16 Signs You're the Worst Roommate Ever

Your roommate may or may not refer to you as the spawn of satan.

1. You have sex with the door open. While you're roommate's in the living room. #truestory

2. Your idea of "cleaning up" is putting the cap back on the orange juice. What about the dishes? And that leftover tuna fish salad you left on the counter?

3. You drink straight from the Brita and then bring the whole pitcher with you to your room. Water is for EVERYONE!

4. You move your boyfriend in without talking to your roommate first. And he smells bad.

5. You take all your roommate's fancy candles and light them while she's out. Those babies cost like 10 bucks a minute.

6. You steal her clothes without asking. Once she found her favorite shirt hanging out the window... soaking wet.

7. You always eat your roommate's leftovers. She's literally been thinking about those dumplings all day.

8. You just a bought a new pair of shoes but can't make rent. Not cool.

9. You won't ever buy toilet paper. Or dish soap. Or paper towels.

10. You got caught smearing a large handful of your roommate's eye cream all over your face and body. That sh*t costs more than your entire wardrobe combined.

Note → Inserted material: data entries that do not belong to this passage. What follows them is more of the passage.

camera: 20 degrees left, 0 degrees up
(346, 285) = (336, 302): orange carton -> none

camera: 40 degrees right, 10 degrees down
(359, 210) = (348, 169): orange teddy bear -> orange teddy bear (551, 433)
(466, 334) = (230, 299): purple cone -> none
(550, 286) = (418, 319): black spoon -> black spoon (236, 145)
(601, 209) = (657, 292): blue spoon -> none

11. You host huge ragers while she's sick in bed. No drunk guy who just stumbled into her room, she doesn't want a shot.

12. You press the snooze button six times every morning. And she can hear every terrible second of it.

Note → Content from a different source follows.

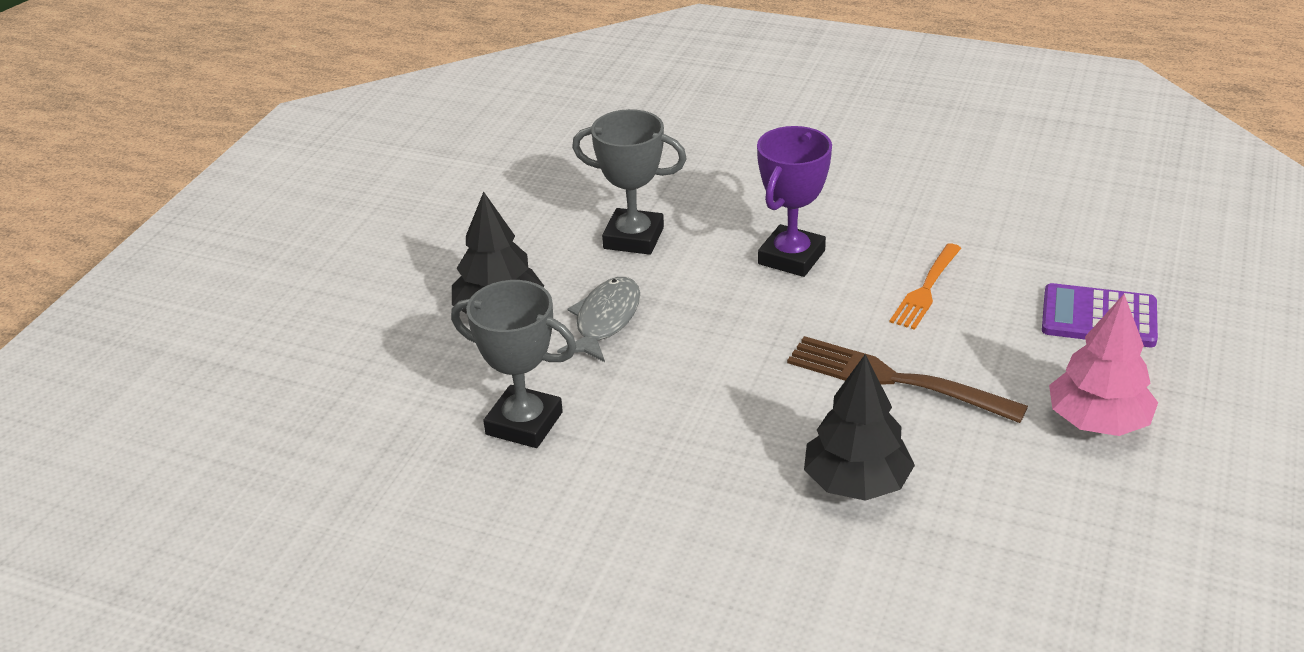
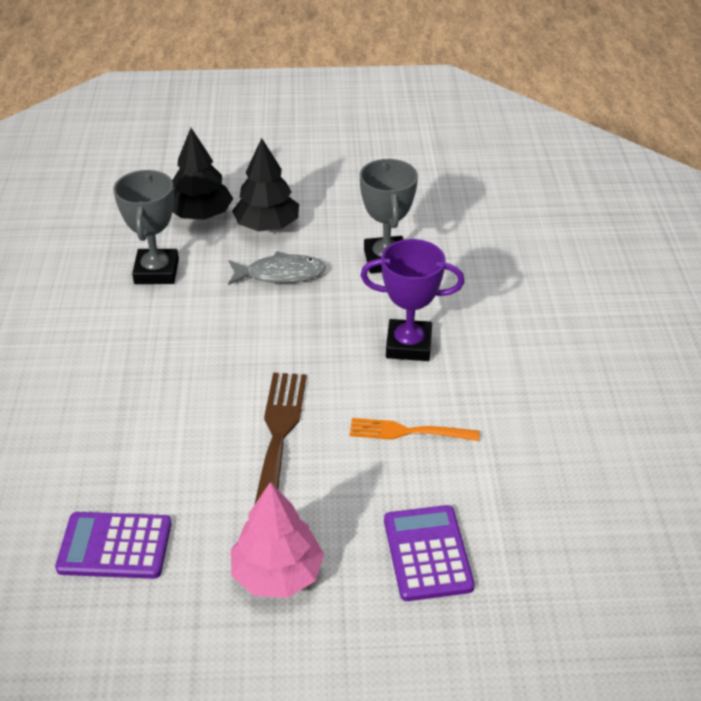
camera: 65 degrees right, 5 degrees up
(856, 483) = (151, 442): black tree -> black tree (201, 215)
(1019, 541) = (115, 546): none -> purple calculator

13. You never remove the wad of gross wet hair from the shower drain.

14. You hog the bathroom morning, noon, and night. GET. OUT.

15. You leave passive aggressive notes all around the apartment. She knows that yogurt is yours and that you "really want to eat it in between pilates and Real Housewives." She never planned on eating your yogurt.

16. You've never taken out the trash. EVER.